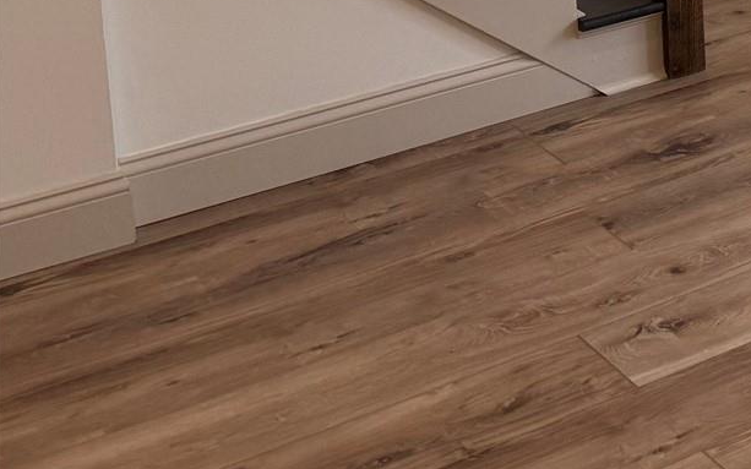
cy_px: -430
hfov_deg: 19.7
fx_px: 1740
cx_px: 1248
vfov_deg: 13.5
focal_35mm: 85
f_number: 1.78
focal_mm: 6.76
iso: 100
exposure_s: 1/154
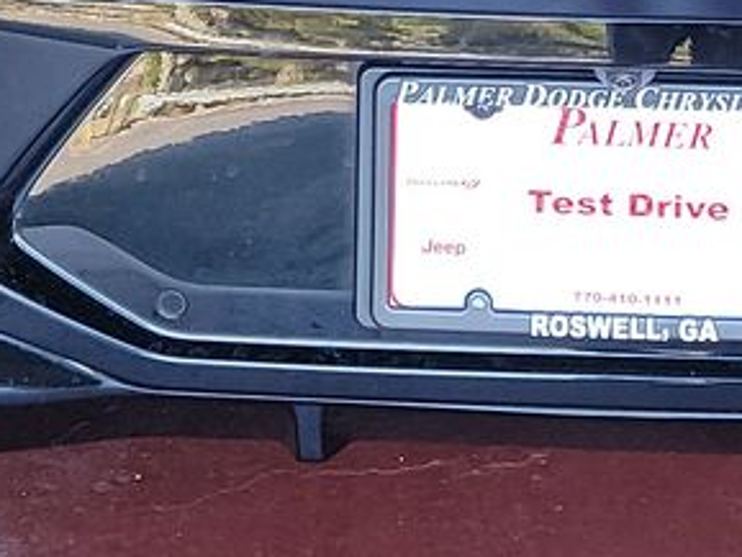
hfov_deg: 14.7
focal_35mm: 133
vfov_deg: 10.3
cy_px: -552
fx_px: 2852
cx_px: 665
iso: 139
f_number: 1.8
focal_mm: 6.7
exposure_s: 1/59
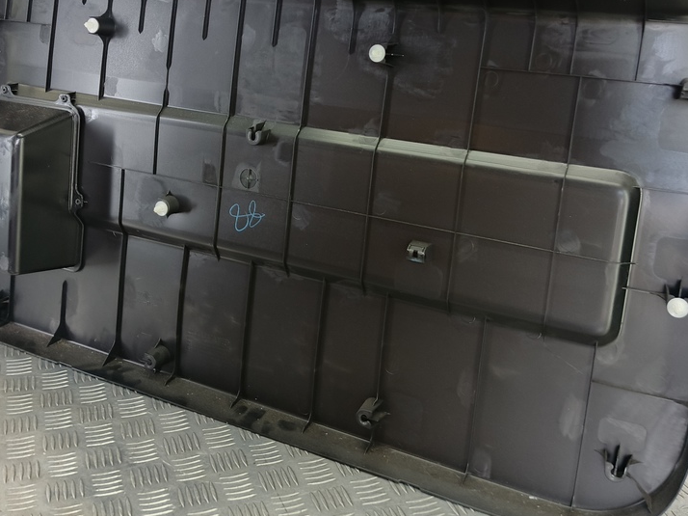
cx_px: 307
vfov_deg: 42.0
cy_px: 151
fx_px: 656
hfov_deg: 55.3
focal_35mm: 33
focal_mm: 4.11
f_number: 1.6
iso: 165
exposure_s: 1/33.3
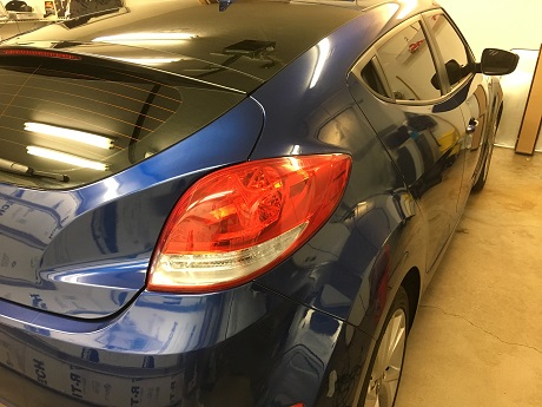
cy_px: 204
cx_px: 271
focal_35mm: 29
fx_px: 454
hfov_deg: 61.7
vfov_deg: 48.2
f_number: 2.2
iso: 160
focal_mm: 4.15
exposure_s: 1/30
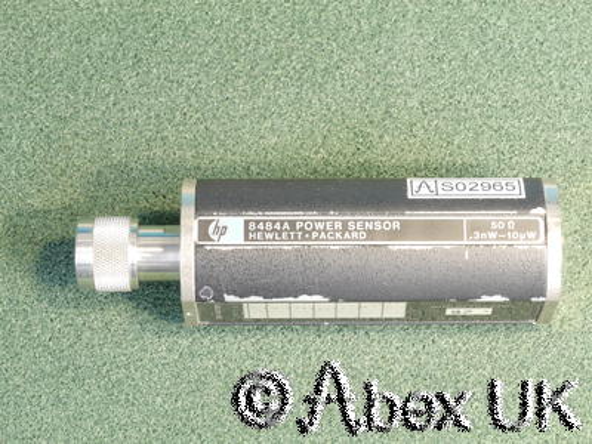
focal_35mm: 122
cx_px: 296
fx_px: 2086
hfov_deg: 16.1
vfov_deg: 12.1
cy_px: 222
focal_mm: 61
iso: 400
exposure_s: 2.5
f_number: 14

---------------

From the first line to the last, copy the listing above exactly, dropping all images.

Written response –
cy_px: -430
hfov_deg: 19.7
fx_px: 1740
cx_px: 1248
vfov_deg: 13.5
focal_35mm: 85
f_number: 1.78
focal_mm: 6.76
iso: 100
exposure_s: 1/154
hfov_deg: 14.7
focal_35mm: 133
vfov_deg: 10.3
cy_px: -552
fx_px: 2852
cx_px: 665
iso: 139
f_number: 1.8
focal_mm: 6.7
exposure_s: 1/59
cx_px: 307
vfov_deg: 42.0
cy_px: 151
fx_px: 656
hfov_deg: 55.3
focal_35mm: 33
focal_mm: 4.11
f_number: 1.6
iso: 165
exposure_s: 1/33.3
cy_px: 204
cx_px: 271
focal_35mm: 29
fx_px: 454
hfov_deg: 61.7
vfov_deg: 48.2
f_number: 2.2
iso: 160
focal_mm: 4.15
exposure_s: 1/30
focal_35mm: 122
cx_px: 296
fx_px: 2086
hfov_deg: 16.1
vfov_deg: 12.1
cy_px: 222
focal_mm: 61
iso: 400
exposure_s: 2.5
f_number: 14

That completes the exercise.